*Description of the task*:
Only the lines from the start of the data through the one containing "cerebral cortex stained" belong in your answer; return them exactly.

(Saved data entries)
▬▬▬▬▬▬
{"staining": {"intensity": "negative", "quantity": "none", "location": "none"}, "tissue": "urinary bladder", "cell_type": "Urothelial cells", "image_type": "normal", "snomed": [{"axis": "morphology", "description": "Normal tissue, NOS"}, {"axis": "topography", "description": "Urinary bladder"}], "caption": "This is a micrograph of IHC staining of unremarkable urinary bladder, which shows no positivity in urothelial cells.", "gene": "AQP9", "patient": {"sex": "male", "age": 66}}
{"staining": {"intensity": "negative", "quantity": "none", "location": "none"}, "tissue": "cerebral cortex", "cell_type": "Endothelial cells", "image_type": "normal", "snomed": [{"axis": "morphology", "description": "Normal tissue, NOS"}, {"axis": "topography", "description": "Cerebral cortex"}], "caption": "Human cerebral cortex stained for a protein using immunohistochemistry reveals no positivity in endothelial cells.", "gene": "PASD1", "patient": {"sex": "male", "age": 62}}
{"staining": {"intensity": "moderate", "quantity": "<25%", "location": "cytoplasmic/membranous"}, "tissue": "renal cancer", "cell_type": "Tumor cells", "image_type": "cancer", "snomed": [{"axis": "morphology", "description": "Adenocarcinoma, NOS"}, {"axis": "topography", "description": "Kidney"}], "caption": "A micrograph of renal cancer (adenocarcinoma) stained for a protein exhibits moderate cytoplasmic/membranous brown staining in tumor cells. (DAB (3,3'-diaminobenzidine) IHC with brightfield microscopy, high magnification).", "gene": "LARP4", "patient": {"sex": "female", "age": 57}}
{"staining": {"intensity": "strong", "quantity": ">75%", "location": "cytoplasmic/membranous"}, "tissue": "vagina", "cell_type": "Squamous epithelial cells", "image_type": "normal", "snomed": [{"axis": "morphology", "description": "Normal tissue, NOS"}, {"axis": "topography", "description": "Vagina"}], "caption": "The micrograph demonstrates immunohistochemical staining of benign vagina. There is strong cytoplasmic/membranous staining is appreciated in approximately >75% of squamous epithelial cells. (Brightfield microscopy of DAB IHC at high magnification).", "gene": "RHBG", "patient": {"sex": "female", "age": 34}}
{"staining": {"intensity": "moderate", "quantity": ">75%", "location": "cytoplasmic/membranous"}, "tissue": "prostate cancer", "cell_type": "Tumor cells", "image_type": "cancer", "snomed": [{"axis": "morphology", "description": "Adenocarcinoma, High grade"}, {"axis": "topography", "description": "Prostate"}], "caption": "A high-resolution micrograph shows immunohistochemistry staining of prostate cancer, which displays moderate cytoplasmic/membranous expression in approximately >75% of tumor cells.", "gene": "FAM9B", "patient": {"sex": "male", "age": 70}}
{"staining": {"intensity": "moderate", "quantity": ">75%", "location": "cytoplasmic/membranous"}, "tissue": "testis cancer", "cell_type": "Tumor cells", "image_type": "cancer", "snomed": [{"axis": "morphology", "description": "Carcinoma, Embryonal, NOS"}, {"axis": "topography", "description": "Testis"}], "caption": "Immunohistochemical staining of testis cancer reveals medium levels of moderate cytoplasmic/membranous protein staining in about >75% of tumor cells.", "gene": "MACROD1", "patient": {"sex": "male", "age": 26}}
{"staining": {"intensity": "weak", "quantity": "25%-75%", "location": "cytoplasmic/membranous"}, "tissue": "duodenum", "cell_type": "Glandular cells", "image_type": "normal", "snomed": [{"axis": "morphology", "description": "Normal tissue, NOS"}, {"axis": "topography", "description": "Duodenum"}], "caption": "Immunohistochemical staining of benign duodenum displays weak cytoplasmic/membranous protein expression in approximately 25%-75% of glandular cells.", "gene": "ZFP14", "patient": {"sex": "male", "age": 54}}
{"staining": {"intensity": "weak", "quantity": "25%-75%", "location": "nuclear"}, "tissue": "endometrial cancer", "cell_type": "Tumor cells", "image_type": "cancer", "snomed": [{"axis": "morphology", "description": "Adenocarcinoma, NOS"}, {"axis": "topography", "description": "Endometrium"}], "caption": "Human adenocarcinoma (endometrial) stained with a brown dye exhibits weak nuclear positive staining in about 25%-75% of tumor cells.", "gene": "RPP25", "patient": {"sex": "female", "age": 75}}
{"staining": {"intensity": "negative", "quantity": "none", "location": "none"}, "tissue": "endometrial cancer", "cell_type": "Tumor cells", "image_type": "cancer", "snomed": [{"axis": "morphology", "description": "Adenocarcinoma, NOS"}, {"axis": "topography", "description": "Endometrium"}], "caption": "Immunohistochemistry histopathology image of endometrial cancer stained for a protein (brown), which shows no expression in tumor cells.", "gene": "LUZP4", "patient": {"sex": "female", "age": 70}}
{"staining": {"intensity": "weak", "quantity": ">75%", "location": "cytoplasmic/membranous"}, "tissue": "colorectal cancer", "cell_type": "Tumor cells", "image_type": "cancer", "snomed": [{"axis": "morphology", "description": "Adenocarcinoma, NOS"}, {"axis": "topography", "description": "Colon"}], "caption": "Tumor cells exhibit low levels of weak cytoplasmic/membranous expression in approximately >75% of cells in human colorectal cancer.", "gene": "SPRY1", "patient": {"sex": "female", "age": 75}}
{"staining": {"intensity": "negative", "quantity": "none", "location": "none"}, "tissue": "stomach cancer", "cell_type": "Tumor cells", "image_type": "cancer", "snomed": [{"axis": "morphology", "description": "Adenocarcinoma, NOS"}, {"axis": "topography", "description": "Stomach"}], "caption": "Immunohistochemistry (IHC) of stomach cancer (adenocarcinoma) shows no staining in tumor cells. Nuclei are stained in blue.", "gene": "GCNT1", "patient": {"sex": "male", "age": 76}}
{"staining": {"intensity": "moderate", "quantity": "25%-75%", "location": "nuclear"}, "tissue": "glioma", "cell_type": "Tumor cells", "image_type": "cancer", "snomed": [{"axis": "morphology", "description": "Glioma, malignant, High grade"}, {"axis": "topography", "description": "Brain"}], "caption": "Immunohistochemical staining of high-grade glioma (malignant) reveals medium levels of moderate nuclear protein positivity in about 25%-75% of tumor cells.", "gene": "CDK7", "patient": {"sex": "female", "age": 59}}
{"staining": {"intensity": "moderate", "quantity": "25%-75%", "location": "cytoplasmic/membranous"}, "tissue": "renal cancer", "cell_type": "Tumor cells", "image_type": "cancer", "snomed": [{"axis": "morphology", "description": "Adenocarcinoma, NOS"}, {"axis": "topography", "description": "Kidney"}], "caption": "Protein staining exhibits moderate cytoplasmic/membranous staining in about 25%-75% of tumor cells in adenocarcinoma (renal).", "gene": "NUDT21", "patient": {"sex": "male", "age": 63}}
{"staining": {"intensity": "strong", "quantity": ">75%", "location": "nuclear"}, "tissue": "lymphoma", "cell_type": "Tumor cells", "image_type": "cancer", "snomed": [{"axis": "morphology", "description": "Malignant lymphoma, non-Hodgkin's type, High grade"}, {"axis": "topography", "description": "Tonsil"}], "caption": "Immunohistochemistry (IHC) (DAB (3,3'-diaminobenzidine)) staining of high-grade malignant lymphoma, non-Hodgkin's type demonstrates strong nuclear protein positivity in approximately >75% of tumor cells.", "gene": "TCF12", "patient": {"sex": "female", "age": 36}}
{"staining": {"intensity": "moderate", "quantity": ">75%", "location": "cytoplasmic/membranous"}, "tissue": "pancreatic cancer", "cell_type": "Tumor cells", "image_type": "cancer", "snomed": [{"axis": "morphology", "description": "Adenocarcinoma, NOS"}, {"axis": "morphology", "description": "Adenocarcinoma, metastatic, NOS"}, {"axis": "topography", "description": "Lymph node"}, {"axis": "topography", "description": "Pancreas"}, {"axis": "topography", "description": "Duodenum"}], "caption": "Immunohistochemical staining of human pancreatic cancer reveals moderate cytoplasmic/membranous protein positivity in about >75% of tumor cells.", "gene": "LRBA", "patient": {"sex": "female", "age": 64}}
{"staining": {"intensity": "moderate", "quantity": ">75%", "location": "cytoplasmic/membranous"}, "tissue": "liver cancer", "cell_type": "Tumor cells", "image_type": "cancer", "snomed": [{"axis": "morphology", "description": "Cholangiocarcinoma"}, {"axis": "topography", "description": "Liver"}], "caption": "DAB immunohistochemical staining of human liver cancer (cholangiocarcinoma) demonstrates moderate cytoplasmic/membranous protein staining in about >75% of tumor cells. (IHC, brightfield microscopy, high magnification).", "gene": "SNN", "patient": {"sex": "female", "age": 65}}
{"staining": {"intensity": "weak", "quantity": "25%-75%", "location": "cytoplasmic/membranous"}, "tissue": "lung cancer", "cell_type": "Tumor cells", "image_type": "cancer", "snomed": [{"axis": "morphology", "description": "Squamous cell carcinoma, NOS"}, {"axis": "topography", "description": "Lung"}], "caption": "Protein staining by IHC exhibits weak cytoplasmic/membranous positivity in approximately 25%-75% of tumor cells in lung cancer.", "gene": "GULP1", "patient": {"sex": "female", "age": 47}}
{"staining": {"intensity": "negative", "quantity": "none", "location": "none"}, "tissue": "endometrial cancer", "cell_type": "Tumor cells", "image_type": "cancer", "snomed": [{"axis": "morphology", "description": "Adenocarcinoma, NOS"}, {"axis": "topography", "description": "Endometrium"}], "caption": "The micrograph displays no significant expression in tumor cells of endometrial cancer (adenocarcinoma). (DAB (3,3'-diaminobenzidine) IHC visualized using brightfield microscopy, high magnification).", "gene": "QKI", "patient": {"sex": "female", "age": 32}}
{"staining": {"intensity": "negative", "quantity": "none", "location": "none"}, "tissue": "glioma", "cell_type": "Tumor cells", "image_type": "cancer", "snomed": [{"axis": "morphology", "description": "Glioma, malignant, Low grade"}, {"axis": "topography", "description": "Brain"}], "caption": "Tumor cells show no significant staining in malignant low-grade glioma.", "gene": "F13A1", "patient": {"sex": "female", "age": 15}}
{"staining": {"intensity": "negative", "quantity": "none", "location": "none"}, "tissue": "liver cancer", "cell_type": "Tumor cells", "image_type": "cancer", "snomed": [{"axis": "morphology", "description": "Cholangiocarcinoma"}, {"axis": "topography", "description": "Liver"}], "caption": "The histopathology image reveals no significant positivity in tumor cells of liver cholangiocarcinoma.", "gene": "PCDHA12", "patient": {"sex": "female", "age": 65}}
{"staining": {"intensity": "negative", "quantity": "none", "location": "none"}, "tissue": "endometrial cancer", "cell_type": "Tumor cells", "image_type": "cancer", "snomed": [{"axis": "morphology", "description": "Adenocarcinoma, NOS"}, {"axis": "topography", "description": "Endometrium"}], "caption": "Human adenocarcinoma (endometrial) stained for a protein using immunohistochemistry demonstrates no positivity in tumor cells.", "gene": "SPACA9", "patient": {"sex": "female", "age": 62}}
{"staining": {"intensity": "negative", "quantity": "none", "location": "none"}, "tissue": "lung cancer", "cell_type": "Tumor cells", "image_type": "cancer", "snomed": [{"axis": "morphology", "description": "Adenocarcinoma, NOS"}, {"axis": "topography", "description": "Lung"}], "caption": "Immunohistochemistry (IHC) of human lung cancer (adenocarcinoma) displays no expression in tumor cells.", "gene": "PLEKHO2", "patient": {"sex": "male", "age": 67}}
▬▬▬▬▬▬
*Solution to the exercise*:
{"staining": {"intensity": "negative", "quantity": "none", "location": "none"}, "tissue": "urinary bladder", "cell_type": "Urothelial cells", "image_type": "normal", "snomed": [{"axis": "morphology", "description": "Normal tissue, NOS"}, {"axis": "topography", "description": "Urinary bladder"}], "caption": "This is a micrograph of IHC staining of unremarkable urinary bladder, which shows no positivity in urothelial cells.", "gene": "AQP9", "patient": {"sex": "male", "age": 66}}
{"staining": {"intensity": "negative", "quantity": "none", "location": "none"}, "tissue": "cerebral cortex", "cell_type": "Endothelial cells", "image_type": "normal", "snomed": [{"axis": "morphology", "description": "Normal tissue, NOS"}, {"axis": "topography", "description": "Cerebral cortex"}], "caption": "Human cerebral cortex stained for a protein using immunohistochemistry reveals no positivity in endothelial cells.", "gene": "PASD1", "patient": {"sex": "male", "age": 62}}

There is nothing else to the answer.